São muitas as questões que envolvem esferas maiores e menores. Questões
que perpassam pelo local em si, pela gestão, pelo social, pela política
pública, etc. São problemas pontuais. São problemas de contexto mais
globalizado.
Logo no início, observei nas orientações a
presença de muitos jovens na área externa do Centro Cultural e, mesmo que convidássemos
a participar das atividades, eram quase nulas as respostas positivas. Uma vez
ou outra, alguém vinha, curioso com o que via através das grandes janelas de
vidro, mas tinha sempre muito mais gente do lado de fora que do lado de dentro
(!). Isso serviu de dispositivo para buscar entender o porquê do fato de a
maioria daqueles e as pessoas da comunidade não entram no espaço e não
participam da programação. Então, desenvolvemos a proposta de entrevistas
direcionadas às famílias e amigos dos vocacionados. Primeiro, entrevistamos a
nós mesmos, ou seja, ao grupo de participantes naquele período. Era uma maneira
de buscar quais perguntas seriam necessárias para chegarmos a algum
entendimento. As respostas foram muitas: o não conhecimento do equipamento no
bairro; a falta de tempo para frequentar o espaço; a ideia de que arte é perda
de tempo; a postura opressora dos seguranças, dentre outras. O material foi
coletado em áudio, vídeo e escrita. Repassamos informalmente o conteúdo para os
funcionários da gestão, eu levei para as reuniões de equipe, mas o mais
significativo foi gerado com os vocacionados, ou seja, o reconhecimento dos
problemas que envolvem a estrutura de organização do CFCCT e importância de
agir em detrimento da gestão, quer dizer, dar sua contribuição em favor da
divulgação, por exemplo.
A intenção do processo neste período de abril
a novembro de 2014 com os jovens e adultos (e até crianças quiseram se juntar!)

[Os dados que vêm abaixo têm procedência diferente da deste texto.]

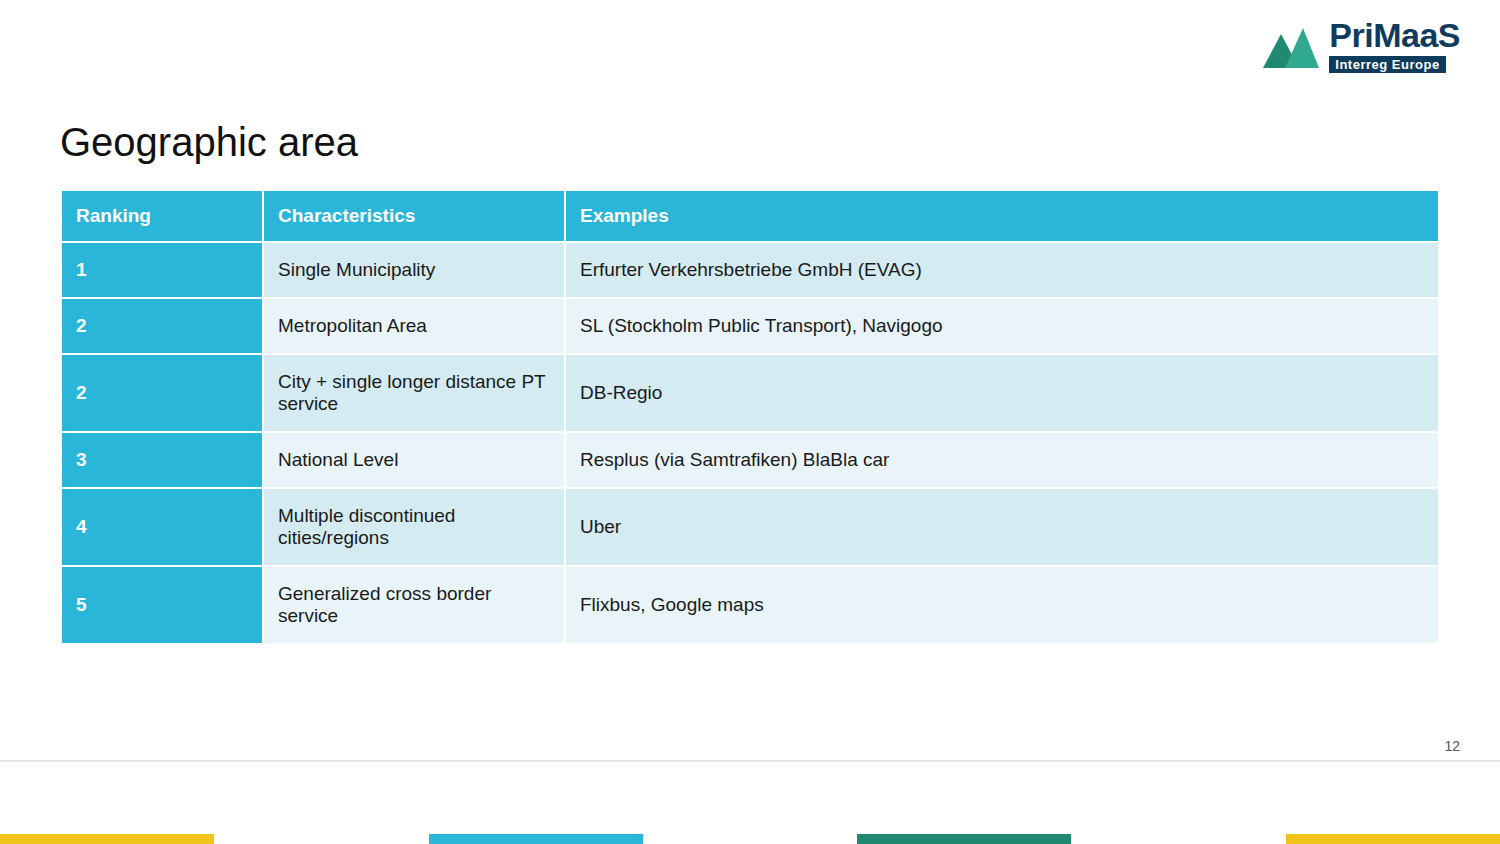PriMaaS
Interreg Europe
Geographic area
| Ranking | Characteristics | Examples |
| --- | --- | --- |
| 1 | Single Municipality | Erfurter Verkehrsbetriebe GmbH (EVAG) |
| 2 | Metropolitan Area | SL (Stockholm Public Transport), Navigogo |
| 2 | City + single longer distance PT service | DB-Regio |
| 3 | National Level | Resplus (via Samtrafiken) BlaBla car |
| 4 | Multiple discontinued cities/regions | Uber |
| 5 | Generalized cross border service | Flixbus, Google maps |
12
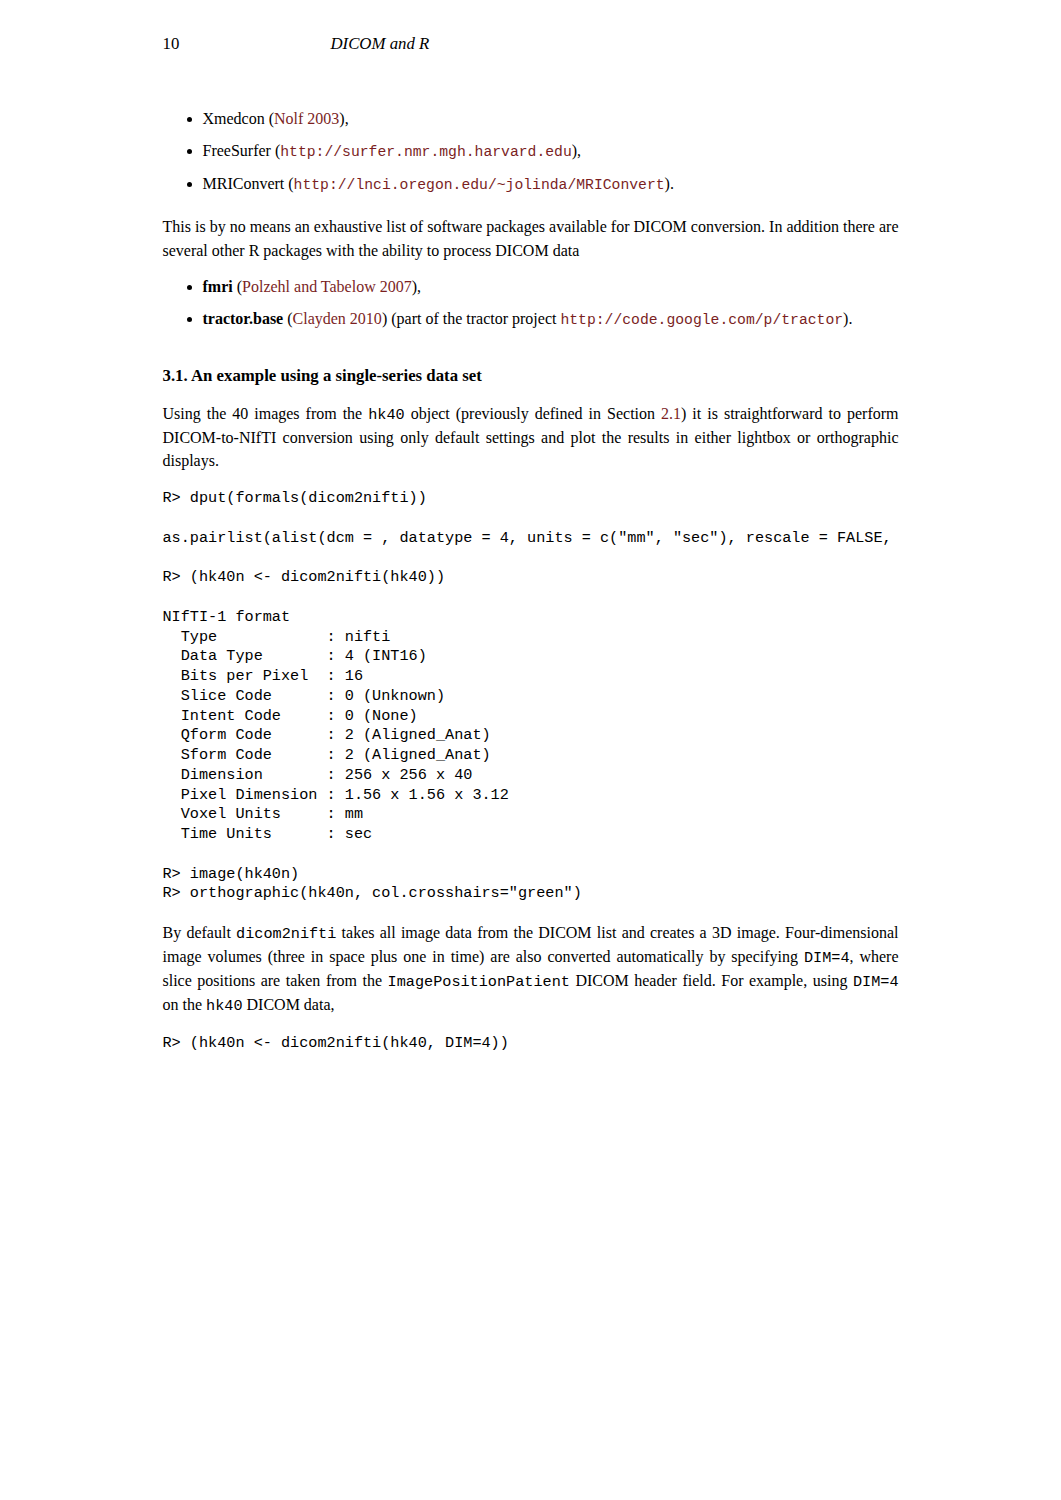10 DICOM and R
Xmedcon (Nolf 2003),
FreeSurfer (http://surfer.nmr.mgh.harvard.edu),
MRIConvert (http://lnci.oregon.edu/~jolinda/MRIConvert).
This is by no means an exhaustive list of software packages available for DICOM conversion. In addition there are several other R packages with the ability to process DICOM data
fmri (Polzehl and Tabelow 2007),
tractor.base (Clayden 2010) (part of the tractor project http://code.google.com/p/tractor).
3.1. An example using a single-series data set
Using the 40 images from the hk40 object (previously defined in Section 2.1) it is straightforward to perform DICOM-to-NIfTI conversion using only default settings and plot the results in either lightbox or orthographic displays.
R> dput(formals(dicom2nifti))

as.pairlist(alist(dcm = , datatype = 4, units = c("mm", "sec"), rescale = FALSE, reslice =

R> (hk40n <- dicom2nifti(hk40))

NIfTI-1 format
  Type            : nifti
  Data Type       : 4 (INT16)
  Bits per Pixel  : 16
  Slice Code      : 0 (Unknown)
  Intent Code     : 0 (None)
  Qform Code      : 2 (Aligned_Anat)
  Sform Code      : 2 (Aligned_Anat)
  Dimension       : 256 x 256 x 40
  Pixel Dimension : 1.56 x 1.56 x 3.12
  Voxel Units     : mm
  Time Units      : sec

R> image(hk40n)
R> orthographic(hk40n, col.crosshairs="green")
By default dicom2nifti takes all image data from the DICOM list and creates a 3D image. Four-dimensional image volumes (three in space plus one in time) are also converted automatically by specifying DIM=4, where slice positions are taken from the ImagePositionPatient DICOM header field. For example, using DIM=4 on the hk40 DICOM data,
R> (hk40n <- dicom2nifti(hk40, DIM=4))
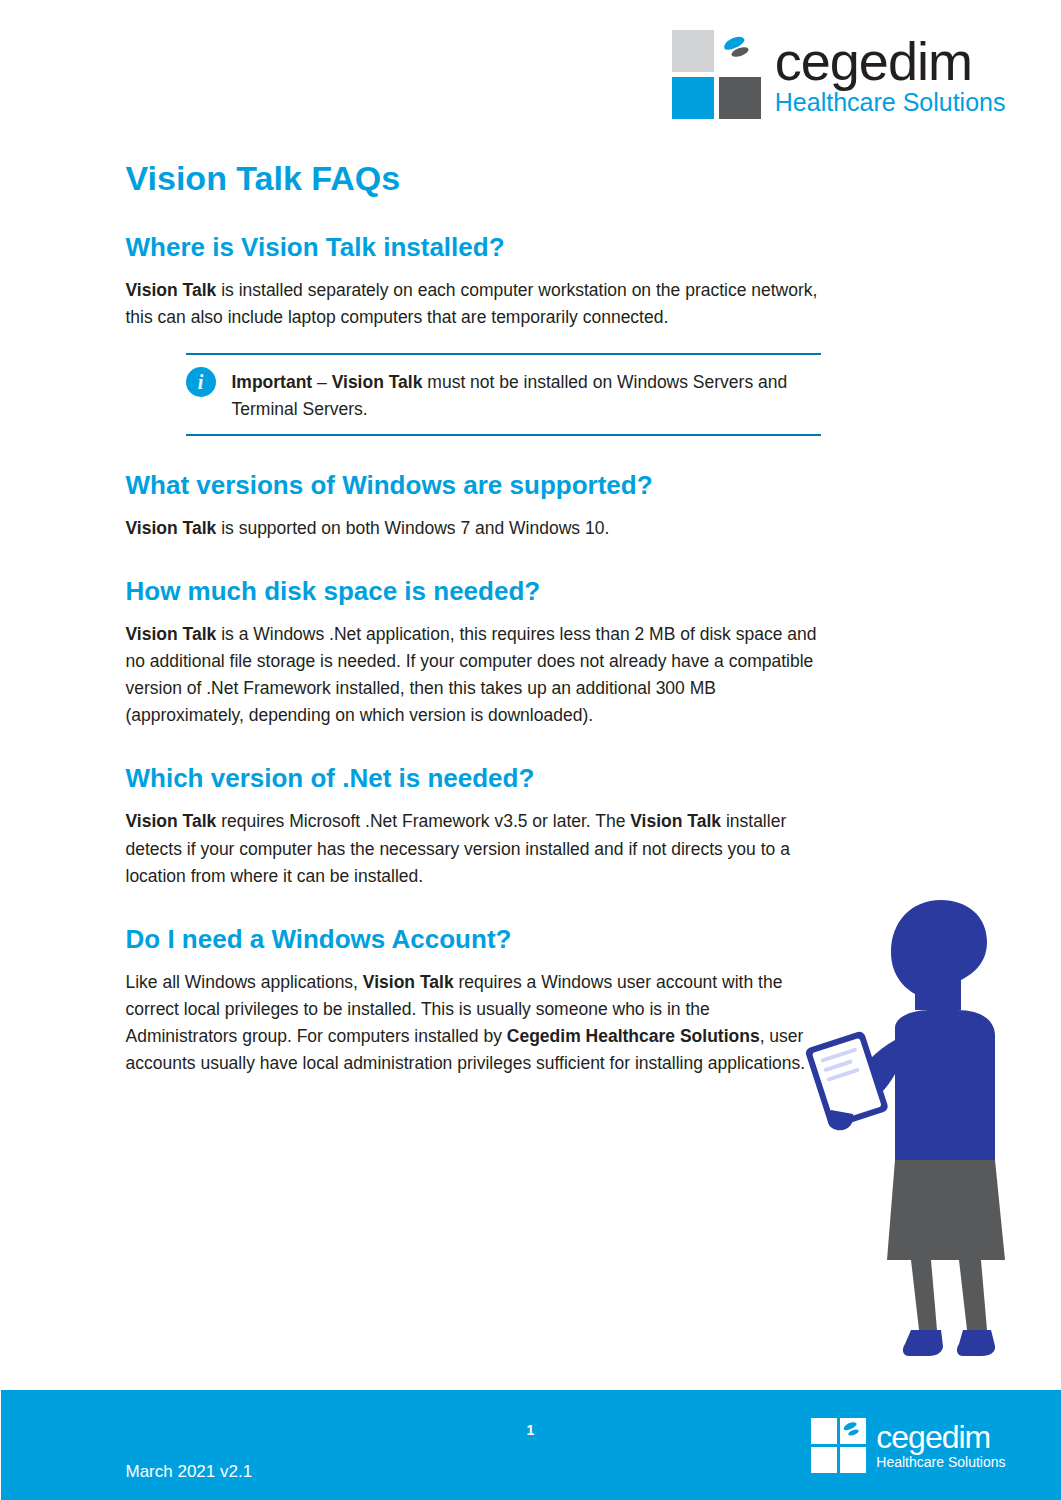cegedim Healthcare Solutions
Vision Talk FAQs
Where is Vision Talk installed?
Vision Talk is installed separately on each computer workstation on the practice network, this can also include laptop computers that are temporarily connected.
i
Important – Vision Talk must not be installed on Windows Servers and Terminal Servers.
What versions of Windows are supported?
Vision Talk is supported on both Windows 7 and Windows 10.
How much disk space is needed?
Vision Talk is a Windows .Net application, this requires less than 2 MB of disk space and no additional file storage is needed. If your computer does not already have a compatible version of .Net Framework installed, then this takes up an additional 300 MB (approximately, depending on which version is downloaded).
Which version of .Net is needed?
Vision Talk requires Microsoft .Net Framework v3.5 or later. The Vision Talk installer detects if your computer has the necessary version installed and if not directs you to a location from where it can be installed.
Do I need a Windows Account?
Like all Windows applications, Vision Talk requires a Windows user account with the correct local privileges to be installed. This is usually someone who is in the Administrators group. For computers installed by Cegedim Healthcare Solutions, user accounts usually have local administration privileges sufficient for installing applications.
March 2021 v2.1
1
cegedim Healthcare Solutions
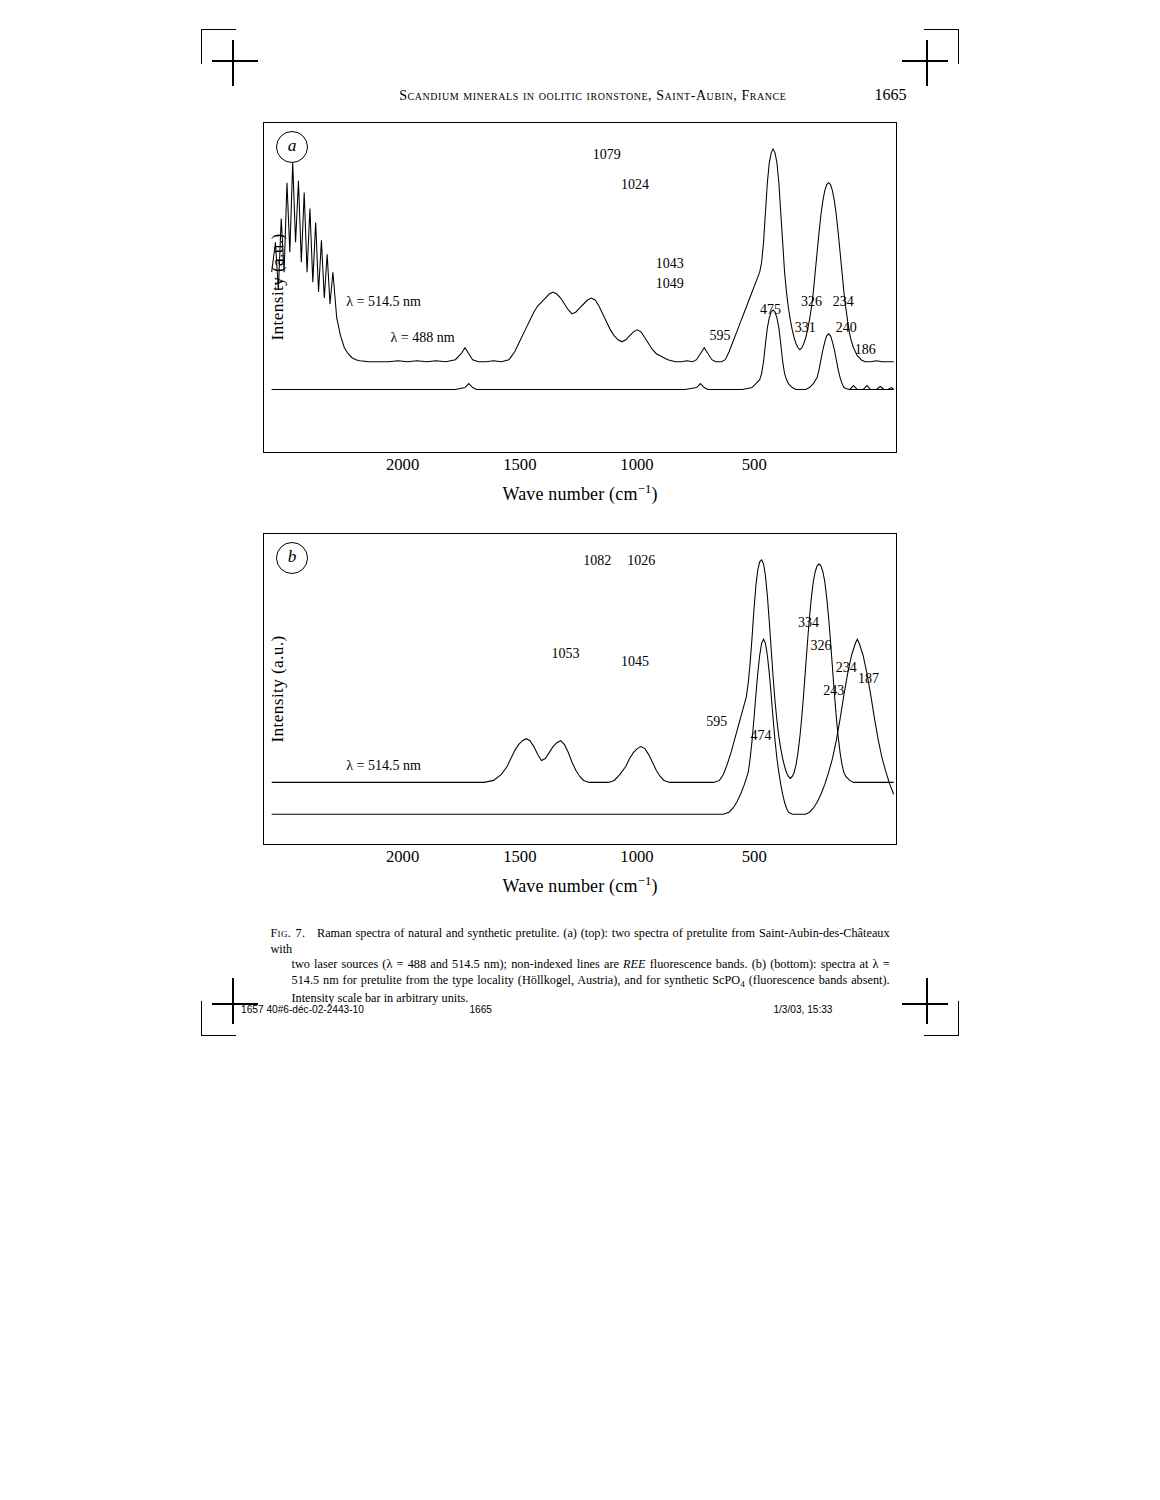Scandium minerals in oolitic ironstone, Saint-Aubin, France 1665
a
Intensity (a.u.)
1079
1024
1043
1049
595
475
326
331
234
240
186
λ = 514.5 nm
λ = 488 nm
2000 1500 1000 500
Wave number (cm−1)
b
Intensity (a.u.)
1082
1026
1053
1045
595
474
334
326
234
243
187
λ = 514.5 nm
2000 1500 1000 500
Wave number (cm−1)
Fig. 7. Raman spectra of natural and synthetic pretulite. (a) (top): two spectra of pretulite from Saint-Aubin-des-Châteaux with two laser sources (λ = 488 and 514.5 nm); non-indexed lines are REE fluorescence bands. (b) (bottom): spectra at λ = 514.5 nm for pretulite from the type locality (Höllkogel, Austria), and for synthetic ScPO4 (fluorescence bands absent). Intensity scale bar in arbitrary units.
1657 40#6-déc-02-2443-10 1665 1/3/03, 15:33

foi provocar e possibilitar a abertura de horizontes e experimentação de
procedimentos na esfera da arte, para gerar autoconhecimento e pensamento
crítico em relação a si, ao outro, a sua comunidade, à sociedade em geral, e,
principalmente, reconhecer a importância e potência de sua expressão artística.
Muitos chegaram sem saber ao certo o que vinha
a ser a linguagem Artes Integradas (até mesmo os funcionários não entendiam o
que vinha a ser), outros tantos buscando um aprendizado convencional de
expressões artísticas. Muitos passaram, experimentaram e abandonaram.